La fourniture de certains services indispensables, comme les stands de tir pour l'entraînement des forces, se rattache à la logistique. Ainsi les nouveaux fusils mitrailleurs ne peuvent être utilisés dans les stands existants, ce qui n'avait pas été anticipé lors de la commande. Il est indispensable d'intégrer dans la doctrine les conditions d'emploi des matériels.

En dépit des progrès constatés, la mutualisation reste à approfondir et consolider, sans se limiter à l'achat : il convient également d'harmoniser les doctrines et les méthodes des deux forces. La fonction logistique reste un point d'ombre : les Sgami continuent à travailler, pour l'essentiel, pour la police nationale.

Les systèmes de gestion utilisés méritent d'être remplacés et fiabilisés, notamment pour le suivi des achats et la connaissance de l'existant.

Les fonctions achat et logistique tendent à être négligées dans toutes les organisations dont la finalité est opérationnelle ; or elles nécessitent un niveau élevé de professionnalisation. Il est indispensable de retenir les spécialistes, peu nombreux, et de mettre en place une politique prospective des emplois pour recruter de bons acheteurs et logisticiens.

Enfin, la gouvernance de l'ensemble réclame des améliorations, en particulier l'intégration des Sgami dans le processus de décision de la police et de la gendarmerie.

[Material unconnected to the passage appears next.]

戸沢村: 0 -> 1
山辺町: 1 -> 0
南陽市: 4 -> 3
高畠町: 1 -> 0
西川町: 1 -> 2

En conclusion, l'effort de rationalisation doit être poursuivi autour de trois priorités :: la définition des équipements des forces qui doit procéder d'une évaluation plus fine et plus complète de leurs besoins opérationnels, une politique d'achat inscrite dans une stratégie pluriannuelle formalisée intégrant les progrès technologiques, une revalorisation de la fonction logistique associée à un renforcement de la gestion des stocks. Je tiens à souligner la qualité des échanges avec les services concernés, qui pour l'essentiel n'ont pas contesté les conclusions de l'enquête.

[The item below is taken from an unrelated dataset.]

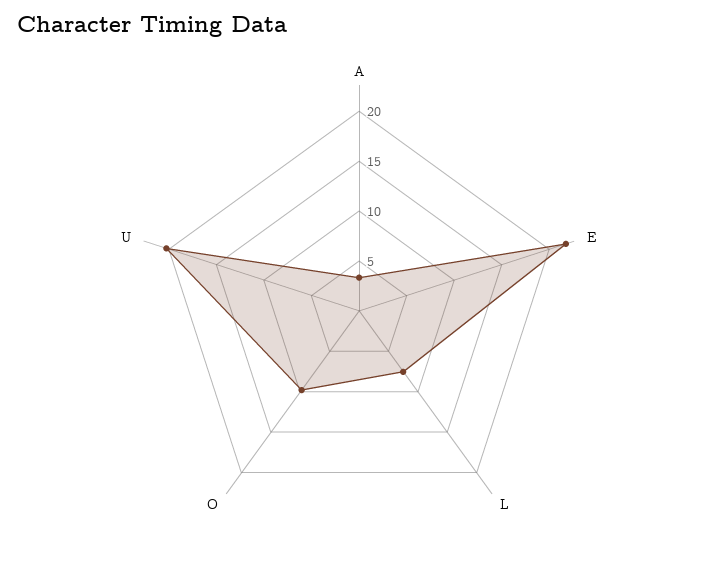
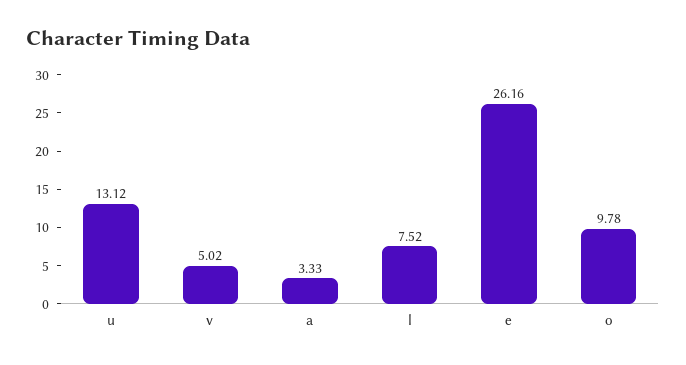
E: 22 -> 26.16
U: 20 -> 13.12
v: none -> 5.02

Un dernier mot sur le contexte budgétaire. La Cour des comptes a alerté à de nombreuses reprises, et dernièrement dans un référé du Premier président sur le temps de travail et la rémunération des forces de police et de gendarmerie rendu public début juin, sur les tensions budgétaires dans la mission « Sécurités ». Vous connaissez bien le problème du mécanisme d'éviction des dépenses hors titre 2, consacrées à l'entretien et à l'investissement. Historiquement, c'est l'augmentation de la masse salariale induite par les plans de valorisation de 2006 qui a créé les conditions budgétaires de la crise des équipements de 2012. Or dans le contexte budgétaire actuel de la mission Sécurités, tous les éléments d'une nouvelle crise sont réunis. Comme la note d'exécution budgétaire 2017 le souligne, la mission Sécurités est déjà sous tension et les prévisions triennales ne sont pas réalistes, compte tenu des efforts déjà consentis sur le plan des rémunérations et des effectifs. La double saturation des crédits par les revalorisations salariales et l'augmentation programmée des effectifs risque d'aboutir à un nouveau phénomène d'éviction des crédits d'équipement. Or l'effort que j'ai évoqué n'épuise pas la question. Ainsi, le renouvellement des véhicules n'empêche pas la poursuite du vieillissement du parc. Il faut de nouveau suivre de très près les trajectoires de dépenses du titre 2 afin de conserver une marge suffisante pour consolider les améliorations intervenues entre 2012 et 2017.